(Given records)
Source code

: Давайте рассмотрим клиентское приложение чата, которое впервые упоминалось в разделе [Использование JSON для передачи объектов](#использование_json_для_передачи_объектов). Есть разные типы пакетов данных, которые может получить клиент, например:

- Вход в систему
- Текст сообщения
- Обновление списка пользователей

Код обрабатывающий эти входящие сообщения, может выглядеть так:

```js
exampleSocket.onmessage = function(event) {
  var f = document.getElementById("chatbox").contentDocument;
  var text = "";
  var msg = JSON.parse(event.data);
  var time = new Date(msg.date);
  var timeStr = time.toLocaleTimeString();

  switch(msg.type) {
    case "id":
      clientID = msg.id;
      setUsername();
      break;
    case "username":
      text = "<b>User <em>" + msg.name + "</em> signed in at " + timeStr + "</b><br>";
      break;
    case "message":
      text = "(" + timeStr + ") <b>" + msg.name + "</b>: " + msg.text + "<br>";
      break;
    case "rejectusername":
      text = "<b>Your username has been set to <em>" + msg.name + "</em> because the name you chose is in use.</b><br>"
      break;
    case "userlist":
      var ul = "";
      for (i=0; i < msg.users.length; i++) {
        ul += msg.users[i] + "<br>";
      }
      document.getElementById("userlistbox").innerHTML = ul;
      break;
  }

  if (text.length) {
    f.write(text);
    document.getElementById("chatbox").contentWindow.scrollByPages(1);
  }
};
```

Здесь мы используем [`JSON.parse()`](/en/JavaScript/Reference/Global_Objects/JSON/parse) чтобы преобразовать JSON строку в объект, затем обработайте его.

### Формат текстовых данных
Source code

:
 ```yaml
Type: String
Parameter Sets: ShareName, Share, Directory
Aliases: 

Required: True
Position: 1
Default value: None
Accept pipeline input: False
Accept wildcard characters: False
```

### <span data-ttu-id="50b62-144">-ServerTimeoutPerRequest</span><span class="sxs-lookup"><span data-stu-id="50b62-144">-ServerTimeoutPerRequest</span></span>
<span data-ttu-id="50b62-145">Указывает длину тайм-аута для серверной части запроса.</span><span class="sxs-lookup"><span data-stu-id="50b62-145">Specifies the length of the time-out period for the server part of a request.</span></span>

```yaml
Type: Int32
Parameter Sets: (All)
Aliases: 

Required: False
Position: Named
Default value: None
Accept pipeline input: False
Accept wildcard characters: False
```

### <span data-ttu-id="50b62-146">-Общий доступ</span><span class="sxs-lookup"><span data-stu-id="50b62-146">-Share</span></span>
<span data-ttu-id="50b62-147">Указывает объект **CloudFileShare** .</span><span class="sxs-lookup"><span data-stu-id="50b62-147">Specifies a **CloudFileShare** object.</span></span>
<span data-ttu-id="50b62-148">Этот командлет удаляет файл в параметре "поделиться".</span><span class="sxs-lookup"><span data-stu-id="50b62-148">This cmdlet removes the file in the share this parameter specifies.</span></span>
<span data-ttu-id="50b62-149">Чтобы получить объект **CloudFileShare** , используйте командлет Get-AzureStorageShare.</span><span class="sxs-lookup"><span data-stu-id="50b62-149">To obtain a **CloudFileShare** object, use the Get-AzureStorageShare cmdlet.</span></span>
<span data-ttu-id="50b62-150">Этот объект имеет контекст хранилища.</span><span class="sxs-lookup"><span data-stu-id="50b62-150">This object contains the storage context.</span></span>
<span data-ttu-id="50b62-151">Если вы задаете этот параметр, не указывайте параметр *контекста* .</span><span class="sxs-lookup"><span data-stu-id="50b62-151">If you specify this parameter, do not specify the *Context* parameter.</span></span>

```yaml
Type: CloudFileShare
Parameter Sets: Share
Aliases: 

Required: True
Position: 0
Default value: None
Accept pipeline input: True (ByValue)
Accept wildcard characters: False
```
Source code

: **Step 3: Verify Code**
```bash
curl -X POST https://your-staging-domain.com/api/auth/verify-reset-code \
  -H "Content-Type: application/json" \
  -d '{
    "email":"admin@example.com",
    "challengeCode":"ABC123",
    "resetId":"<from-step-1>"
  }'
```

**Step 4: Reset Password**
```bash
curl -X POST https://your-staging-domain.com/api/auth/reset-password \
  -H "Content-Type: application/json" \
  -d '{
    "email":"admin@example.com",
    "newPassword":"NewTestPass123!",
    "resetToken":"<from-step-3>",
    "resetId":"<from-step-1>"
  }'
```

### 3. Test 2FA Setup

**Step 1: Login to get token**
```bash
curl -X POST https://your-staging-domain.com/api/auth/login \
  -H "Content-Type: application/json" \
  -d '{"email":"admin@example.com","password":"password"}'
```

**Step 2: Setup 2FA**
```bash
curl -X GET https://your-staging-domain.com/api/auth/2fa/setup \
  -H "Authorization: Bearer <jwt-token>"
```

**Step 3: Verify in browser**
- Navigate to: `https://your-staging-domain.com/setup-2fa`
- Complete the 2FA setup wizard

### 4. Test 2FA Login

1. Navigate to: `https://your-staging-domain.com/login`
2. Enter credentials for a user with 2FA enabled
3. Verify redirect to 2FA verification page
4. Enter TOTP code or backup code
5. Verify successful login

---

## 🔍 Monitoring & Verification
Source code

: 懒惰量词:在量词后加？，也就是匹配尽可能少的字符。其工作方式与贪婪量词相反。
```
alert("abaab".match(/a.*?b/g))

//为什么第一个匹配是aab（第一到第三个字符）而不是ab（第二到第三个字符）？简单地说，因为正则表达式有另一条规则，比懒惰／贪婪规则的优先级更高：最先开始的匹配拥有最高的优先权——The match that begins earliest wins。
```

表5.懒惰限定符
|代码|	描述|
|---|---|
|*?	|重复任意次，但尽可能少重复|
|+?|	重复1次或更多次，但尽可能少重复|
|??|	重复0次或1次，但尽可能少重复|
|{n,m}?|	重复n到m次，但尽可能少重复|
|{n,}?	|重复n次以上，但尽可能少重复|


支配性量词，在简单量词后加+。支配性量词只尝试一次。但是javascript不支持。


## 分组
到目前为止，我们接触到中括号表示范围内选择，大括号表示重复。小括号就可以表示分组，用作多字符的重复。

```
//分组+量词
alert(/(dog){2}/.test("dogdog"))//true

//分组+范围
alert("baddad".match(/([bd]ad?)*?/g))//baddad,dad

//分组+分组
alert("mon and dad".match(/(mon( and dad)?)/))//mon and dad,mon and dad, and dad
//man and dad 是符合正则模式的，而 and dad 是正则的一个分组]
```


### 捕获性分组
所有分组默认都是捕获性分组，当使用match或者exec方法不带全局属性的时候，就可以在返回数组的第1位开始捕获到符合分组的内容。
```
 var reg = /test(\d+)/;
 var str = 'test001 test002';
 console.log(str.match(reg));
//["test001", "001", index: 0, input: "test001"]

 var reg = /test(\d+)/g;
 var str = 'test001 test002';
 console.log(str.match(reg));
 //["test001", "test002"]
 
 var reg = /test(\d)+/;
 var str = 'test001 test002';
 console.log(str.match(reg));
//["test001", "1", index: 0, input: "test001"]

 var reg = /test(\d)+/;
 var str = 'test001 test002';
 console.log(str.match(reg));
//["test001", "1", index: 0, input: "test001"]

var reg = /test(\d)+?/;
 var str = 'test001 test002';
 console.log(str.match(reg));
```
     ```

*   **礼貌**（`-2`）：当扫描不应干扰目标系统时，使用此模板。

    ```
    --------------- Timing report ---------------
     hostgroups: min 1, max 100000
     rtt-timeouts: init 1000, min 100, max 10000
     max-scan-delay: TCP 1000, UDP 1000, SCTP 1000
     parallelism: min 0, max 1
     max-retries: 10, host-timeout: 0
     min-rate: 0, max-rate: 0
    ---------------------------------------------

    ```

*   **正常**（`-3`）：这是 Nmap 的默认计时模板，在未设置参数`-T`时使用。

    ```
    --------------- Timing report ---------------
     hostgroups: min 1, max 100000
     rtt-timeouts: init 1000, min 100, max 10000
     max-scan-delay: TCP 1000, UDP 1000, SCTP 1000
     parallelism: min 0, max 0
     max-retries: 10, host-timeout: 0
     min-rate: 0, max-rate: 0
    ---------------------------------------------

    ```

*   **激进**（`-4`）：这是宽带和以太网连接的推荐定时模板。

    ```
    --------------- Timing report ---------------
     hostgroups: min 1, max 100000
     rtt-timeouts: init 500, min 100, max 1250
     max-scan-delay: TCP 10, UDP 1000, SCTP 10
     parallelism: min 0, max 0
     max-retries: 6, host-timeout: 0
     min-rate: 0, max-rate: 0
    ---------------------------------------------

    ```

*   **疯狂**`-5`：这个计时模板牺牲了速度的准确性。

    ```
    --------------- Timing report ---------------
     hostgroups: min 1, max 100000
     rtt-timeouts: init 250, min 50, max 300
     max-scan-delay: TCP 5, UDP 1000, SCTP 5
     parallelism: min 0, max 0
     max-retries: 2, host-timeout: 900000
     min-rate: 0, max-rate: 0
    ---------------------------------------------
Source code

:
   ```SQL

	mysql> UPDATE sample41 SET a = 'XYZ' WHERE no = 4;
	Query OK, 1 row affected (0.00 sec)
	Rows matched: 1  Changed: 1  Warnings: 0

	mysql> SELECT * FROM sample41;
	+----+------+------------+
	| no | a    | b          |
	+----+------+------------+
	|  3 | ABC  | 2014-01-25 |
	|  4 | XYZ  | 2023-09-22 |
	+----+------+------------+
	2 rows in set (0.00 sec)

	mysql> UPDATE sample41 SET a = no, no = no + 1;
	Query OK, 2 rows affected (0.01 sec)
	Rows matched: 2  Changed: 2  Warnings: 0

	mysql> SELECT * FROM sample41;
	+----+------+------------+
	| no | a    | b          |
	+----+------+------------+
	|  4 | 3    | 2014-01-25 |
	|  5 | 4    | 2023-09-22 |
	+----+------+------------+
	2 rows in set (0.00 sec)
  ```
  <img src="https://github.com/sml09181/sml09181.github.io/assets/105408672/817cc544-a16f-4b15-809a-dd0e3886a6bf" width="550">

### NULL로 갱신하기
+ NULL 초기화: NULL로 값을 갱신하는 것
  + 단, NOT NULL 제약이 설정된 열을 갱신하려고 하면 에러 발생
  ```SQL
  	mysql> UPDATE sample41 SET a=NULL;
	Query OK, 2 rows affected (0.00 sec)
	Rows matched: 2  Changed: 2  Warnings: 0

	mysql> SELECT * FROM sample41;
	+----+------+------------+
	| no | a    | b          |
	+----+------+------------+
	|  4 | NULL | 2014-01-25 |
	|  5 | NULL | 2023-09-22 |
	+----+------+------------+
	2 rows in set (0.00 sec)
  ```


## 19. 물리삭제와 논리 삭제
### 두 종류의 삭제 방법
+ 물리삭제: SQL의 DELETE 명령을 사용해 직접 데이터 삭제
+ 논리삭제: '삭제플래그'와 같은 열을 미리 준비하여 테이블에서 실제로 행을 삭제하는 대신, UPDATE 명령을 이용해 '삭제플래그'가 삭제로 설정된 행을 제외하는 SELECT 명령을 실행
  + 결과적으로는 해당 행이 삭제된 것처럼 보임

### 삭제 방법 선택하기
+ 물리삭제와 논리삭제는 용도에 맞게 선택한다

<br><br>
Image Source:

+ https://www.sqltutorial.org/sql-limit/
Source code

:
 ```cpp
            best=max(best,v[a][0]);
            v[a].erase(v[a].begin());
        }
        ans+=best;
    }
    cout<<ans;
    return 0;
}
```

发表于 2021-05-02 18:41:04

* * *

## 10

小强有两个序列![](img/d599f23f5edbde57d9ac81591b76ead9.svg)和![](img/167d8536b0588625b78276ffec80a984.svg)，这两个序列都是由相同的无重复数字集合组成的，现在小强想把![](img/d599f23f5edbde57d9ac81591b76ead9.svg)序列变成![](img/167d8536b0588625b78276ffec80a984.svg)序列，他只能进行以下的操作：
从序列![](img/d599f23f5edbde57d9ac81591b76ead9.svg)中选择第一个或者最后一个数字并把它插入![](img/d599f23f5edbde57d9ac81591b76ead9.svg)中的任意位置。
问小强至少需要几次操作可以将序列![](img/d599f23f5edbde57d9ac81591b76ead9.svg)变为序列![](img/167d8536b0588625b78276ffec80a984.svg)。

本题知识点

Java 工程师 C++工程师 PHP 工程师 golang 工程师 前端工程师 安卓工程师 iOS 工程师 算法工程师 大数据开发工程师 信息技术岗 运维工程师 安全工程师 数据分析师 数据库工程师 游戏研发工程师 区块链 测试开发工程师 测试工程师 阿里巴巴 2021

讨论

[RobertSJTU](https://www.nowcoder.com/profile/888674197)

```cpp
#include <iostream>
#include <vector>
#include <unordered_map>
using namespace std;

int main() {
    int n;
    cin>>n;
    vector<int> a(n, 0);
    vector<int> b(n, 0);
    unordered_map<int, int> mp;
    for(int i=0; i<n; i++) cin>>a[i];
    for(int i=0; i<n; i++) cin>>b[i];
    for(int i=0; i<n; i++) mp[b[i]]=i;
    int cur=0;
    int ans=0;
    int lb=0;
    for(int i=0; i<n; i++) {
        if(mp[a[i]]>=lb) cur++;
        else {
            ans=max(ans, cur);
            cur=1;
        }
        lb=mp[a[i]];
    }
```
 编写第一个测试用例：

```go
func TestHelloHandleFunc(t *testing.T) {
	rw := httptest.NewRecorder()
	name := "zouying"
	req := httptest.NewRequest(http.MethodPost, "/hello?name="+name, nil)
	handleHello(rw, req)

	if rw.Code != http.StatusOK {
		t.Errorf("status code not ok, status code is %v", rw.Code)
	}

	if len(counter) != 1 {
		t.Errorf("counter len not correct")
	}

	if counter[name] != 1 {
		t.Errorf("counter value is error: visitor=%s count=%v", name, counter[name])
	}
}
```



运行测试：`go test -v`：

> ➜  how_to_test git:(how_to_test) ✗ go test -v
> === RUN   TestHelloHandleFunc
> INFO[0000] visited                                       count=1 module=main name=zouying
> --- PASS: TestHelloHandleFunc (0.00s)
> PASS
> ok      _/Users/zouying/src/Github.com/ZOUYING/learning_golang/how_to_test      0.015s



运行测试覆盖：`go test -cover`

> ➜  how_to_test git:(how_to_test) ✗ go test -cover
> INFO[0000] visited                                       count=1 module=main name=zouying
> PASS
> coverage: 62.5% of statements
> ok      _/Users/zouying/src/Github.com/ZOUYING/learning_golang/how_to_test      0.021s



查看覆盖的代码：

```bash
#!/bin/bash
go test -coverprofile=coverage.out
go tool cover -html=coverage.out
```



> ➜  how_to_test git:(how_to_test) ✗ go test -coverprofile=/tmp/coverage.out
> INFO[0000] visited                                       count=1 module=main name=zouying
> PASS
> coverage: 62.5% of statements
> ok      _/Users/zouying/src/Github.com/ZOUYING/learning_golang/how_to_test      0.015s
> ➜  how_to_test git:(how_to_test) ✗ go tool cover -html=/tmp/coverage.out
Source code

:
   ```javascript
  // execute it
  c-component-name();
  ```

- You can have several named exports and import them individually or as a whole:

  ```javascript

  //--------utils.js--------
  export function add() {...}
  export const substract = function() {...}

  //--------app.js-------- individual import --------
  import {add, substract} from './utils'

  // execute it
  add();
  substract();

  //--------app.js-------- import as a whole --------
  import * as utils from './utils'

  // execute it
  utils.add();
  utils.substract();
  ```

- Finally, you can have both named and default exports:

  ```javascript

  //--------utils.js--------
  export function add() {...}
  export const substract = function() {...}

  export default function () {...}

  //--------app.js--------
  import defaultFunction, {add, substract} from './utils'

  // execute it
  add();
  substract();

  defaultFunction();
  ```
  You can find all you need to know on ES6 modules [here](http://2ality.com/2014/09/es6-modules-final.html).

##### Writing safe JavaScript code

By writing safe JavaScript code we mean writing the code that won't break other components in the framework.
(End Given records)
Exercise goal
Throughout the data above, copy all lines where the word "exports" is found.

Reply
- You can have several named exports and import them individually or as a whole:
- Finally, you can have both named and default exports:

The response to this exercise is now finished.